Print the listing in full, with no character changed.

---------- Task input ----------

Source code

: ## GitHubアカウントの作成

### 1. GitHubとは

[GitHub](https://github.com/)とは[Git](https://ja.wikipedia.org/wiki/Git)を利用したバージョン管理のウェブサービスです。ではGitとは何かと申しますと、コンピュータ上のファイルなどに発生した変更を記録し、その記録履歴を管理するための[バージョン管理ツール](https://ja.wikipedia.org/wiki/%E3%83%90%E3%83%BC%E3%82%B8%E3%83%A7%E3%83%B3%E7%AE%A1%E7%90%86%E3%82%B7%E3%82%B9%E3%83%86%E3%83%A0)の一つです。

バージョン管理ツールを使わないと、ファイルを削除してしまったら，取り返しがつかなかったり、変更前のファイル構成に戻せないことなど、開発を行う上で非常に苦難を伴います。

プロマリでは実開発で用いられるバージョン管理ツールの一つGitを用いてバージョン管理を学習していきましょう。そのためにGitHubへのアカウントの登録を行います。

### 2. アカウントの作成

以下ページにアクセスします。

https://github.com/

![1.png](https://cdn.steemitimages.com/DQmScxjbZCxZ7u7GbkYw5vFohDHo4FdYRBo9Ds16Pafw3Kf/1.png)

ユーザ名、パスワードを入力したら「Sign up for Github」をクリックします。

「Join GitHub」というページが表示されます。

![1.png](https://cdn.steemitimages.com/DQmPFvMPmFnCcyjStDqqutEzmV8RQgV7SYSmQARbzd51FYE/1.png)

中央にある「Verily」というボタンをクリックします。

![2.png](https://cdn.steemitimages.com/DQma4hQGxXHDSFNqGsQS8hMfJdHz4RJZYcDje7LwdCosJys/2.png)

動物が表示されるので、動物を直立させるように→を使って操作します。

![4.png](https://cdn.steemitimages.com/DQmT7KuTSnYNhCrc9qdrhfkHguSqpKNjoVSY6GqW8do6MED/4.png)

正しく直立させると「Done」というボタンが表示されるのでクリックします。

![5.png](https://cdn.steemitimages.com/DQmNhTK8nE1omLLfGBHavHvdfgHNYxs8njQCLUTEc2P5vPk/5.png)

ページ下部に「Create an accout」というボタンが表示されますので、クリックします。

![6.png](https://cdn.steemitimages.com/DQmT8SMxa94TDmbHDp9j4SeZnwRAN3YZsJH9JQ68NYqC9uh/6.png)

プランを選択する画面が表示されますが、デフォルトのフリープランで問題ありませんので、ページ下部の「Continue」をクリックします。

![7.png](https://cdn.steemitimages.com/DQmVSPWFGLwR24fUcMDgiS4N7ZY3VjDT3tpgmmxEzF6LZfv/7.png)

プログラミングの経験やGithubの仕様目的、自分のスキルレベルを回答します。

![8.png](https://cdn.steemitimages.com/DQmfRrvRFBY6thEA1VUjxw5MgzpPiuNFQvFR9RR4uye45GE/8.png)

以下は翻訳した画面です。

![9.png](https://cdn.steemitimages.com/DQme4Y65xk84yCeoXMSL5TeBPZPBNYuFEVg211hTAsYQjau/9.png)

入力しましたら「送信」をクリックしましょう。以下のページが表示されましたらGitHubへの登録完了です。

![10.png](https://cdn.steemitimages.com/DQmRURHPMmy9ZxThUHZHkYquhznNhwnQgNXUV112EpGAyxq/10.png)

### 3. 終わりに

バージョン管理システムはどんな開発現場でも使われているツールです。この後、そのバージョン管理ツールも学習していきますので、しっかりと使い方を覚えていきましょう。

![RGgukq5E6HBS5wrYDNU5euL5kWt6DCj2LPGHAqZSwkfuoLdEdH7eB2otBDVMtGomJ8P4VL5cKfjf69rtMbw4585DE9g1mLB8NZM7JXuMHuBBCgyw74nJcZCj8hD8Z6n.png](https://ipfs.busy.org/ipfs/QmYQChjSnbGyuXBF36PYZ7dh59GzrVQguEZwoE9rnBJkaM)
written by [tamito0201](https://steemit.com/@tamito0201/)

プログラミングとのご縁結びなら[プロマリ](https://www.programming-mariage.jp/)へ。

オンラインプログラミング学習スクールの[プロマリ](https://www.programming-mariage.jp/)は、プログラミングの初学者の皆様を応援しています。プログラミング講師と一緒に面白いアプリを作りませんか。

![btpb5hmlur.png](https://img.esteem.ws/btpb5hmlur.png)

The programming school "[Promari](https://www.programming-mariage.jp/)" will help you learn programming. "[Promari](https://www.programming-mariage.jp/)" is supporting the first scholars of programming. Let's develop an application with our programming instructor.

----------

(Response below)
Source code

: ## GitHubアカウントの作成

### 1. GitHubとは

[GitHub](https://github.com/)とは[Git](https://ja.wikipedia.org/wiki/Git)を利用したバージョン管理のウェブサービスです。ではGitとは何かと申しますと、コンピュータ上のファイルなどに発生した変更を記録し、その記録履歴を管理するための[バージョン管理ツール](https://ja.wikipedia.org/wiki/%E3%83%90%E3%83%BC%E3%82%B8%E3%83%A7%E3%83%B3%E7%AE%A1%E7%90%86%E3%82%B7%E3%82%B9%E3%83%86%E3%83%A0)の一つです。

バージョン管理ツールを使わないと、ファイルを削除してしまったら，取り返しがつかなかったり、変更前のファイル構成に戻せないことなど、開発を行う上で非常に苦難を伴います。

プロマリでは実開発で用いられるバージョン管理ツールの一つGitを用いてバージョン管理を学習していきましょう。そのためにGitHubへのアカウントの登録を行います。

### 2. アカウントの作成

以下ページにアクセスします。

https://github.com/

![1.png](https://cdn.steemitimages.com/DQmScxjbZCxZ7u7GbkYw5vFohDHo4FdYRBo9Ds16Pafw3Kf/1.png)

ユーザ名、パスワードを入力したら「Sign up for Github」をクリックします。

「Join GitHub」というページが表示されます。

![1.png](https://cdn.steemitimages.com/DQmPFvMPmFnCcyjStDqqutEzmV8RQgV7SYSmQARbzd51FYE/1.png)

中央にある「Verily」というボタンをクリックします。

![2.png](https://cdn.steemitimages.com/DQma4hQGxXHDSFNqGsQS8hMfJdHz4RJZYcDje7LwdCosJys/2.png)

動物が表示されるので、動物を直立させるように→を使って操作します。

![4.png](https://cdn.steemitimages.com/DQmT7KuTSnYNhCrc9qdrhfkHguSqpKNjoVSY6GqW8do6MED/4.png)

正しく直立させると「Done」というボタンが表示されるのでクリックします。

![5.png](https://cdn.steemitimages.com/DQmNhTK8nE1omLLfGBHavHvdfgHNYxs8njQCLUTEc2P5vPk/5.png)

ページ下部に「Create an accout」というボタンが表示されますので、クリックします。

![6.png](https://cdn.steemitimages.com/DQmT8SMxa94TDmbHDp9j4SeZnwRAN3YZsJH9JQ68NYqC9uh/6.png)

プランを選択する画面が表示されますが、デフォルトのフリープランで問題ありませんので、ページ下部の「Continue」をクリックします。

![7.png](https://cdn.steemitimages.com/DQmVSPWFGLwR24fUcMDgiS4N7ZY3VjDT3tpgmmxEzF6LZfv/7.png)

プログラミングの経験やGithubの仕様目的、自分のスキルレベルを回答します。

![8.png](https://cdn.steemitimages.com/DQmfRrvRFBY6thEA1VUjxw5MgzpPiuNFQvFR9RR4uye45GE/8.png)

以下は翻訳した画面です。

![9.png](https://cdn.steemitimages.com/DQme4Y65xk84yCeoXMSL5TeBPZPBNYuFEVg211hTAsYQjau/9.png)

入力しましたら「送信」をクリックしましょう。以下のページが表示されましたらGitHubへの登録完了です。

![10.png](https://cdn.steemitimages.com/DQmRURHPMmy9ZxThUHZHkYquhznNhwnQgNXUV112EpGAyxq/10.png)

### 3. 終わりに

バージョン管理システムはどんな開発現場でも使われているツールです。この後、そのバージョン管理ツールも学習していきますので、しっかりと使い方を覚えていきましょう。

![RGgukq5E6HBS5wrYDNU5euL5kWt6DCj2LPGHAqZSwkfuoLdEdH7eB2otBDVMtGomJ8P4VL5cKfjf69rtMbw4585DE9g1mLB8NZM7JXuMHuBBCgyw74nJcZCj8hD8Z6n.png](https://ipfs.busy.org/ipfs/QmYQChjSnbGyuXBF36PYZ7dh59GzrVQguEZwoE9rnBJkaM)
written by [tamito0201](https://steemit.com/@tamito0201/)

プログラミングとのご縁結びなら[プロマリ](https://www.programming-mariage.jp/)へ。

オンラインプログラミング学習スクールの[プロマリ](https://www.programming-mariage.jp/)は、プログラミングの初学者の皆様を応援しています。プログラミング講師と一緒に面白いアプリを作りませんか。

![btpb5hmlur.png](https://img.esteem.ws/btpb5hmlur.png)

The programming school "[Promari](https://www.programming-mariage.jp/)" will help you learn programming. "[Promari](https://www.programming-mariage.jp/)" is supporting the first scholars of programming. Let's develop an application with our programming instructor.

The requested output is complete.